■ 장 소: 응용공학동 (W1) 1층 영상강의실
■ Host : 김상욱 교수
■ Abstract :
Since the discovery of graphene in 2004,1 conjugated two-dimensional (2D) organic networks have attracted immense interest due to their unusual electronic, optoelectronic, magnetic and electrocatalytic properties. In addition, their tunable structures and properties promise to offer more opportunities than graphene in various applications. However, even after years of intensive exploration of 2D materials in science and technology, facile and scalable methods capable of producing stable 2D networks with uniformly decorated heteroatoms with/without holes remain limited. To overcome these issues, new layered 2D organic networks have been designed and synthesized. They have uniformly distributed heteroatoms,2 holes with heteroatoms3 and transition metal nanoparticles in the holes.4 The structures were confirmed by scanning tunneling microscopy (STM). Based on the stoichiometry of the basal plane, they were, respectively, designated C3N, C2N and M@C2N (M = Co, Ni, Pd, Pt, Ru). Their electronic and electrical properties were evaluated by electrooptical and electrochemical measurements along with density-functional theory (DFT) calculations. Furthermore, robust three-dimensional (3D) cage-like organic networks have also been constructed and they show high sorption properties.5,6 The results suggest that these newly-developed 2D and 3D organic networks offer greater opportunities, from wet-chemistry to device applications.

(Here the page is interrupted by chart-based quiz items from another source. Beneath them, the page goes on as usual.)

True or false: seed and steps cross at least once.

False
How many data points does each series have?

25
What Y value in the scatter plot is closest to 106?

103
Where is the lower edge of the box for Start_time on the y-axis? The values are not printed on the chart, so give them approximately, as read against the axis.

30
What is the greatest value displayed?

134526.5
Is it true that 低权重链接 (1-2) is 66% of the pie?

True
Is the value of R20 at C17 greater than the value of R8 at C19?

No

 Novoselov, et al. Electric field effect in atomically thin carbon film. Science 2004, 306, 666.
 Mahmood, et al. Two-dimensional polyaniline (C3N) from carbonized organic single crystals. Proceedings of National Academy of Sciences, USA 2016, 113, 7414.
 Mahmood, et al. Nitrogenated holey two-dimensional structure. Nature Communications 2015, 6, 6486.
 Mahmood, et al. An efficient and pH-universal ruthenium-based catalyst for the hydrogen evolution reaction. Nature Nanotechnology 2017, 12, 441.
 Bae, et al. Forming a three dimensional porous organic network via explosion of organic single crystals in solid-state. Nature Communications 2017, 8, 159-Highlighted in Nature Nanotechnology 2018, 13, 4.9.
 Mahmood, et al. A robust 3D cage-like ultramicroporous network structure with high gas uptahe capacities. Angewandte Chemie International Edition 2018, DOI: 10.1002/ange.201800218.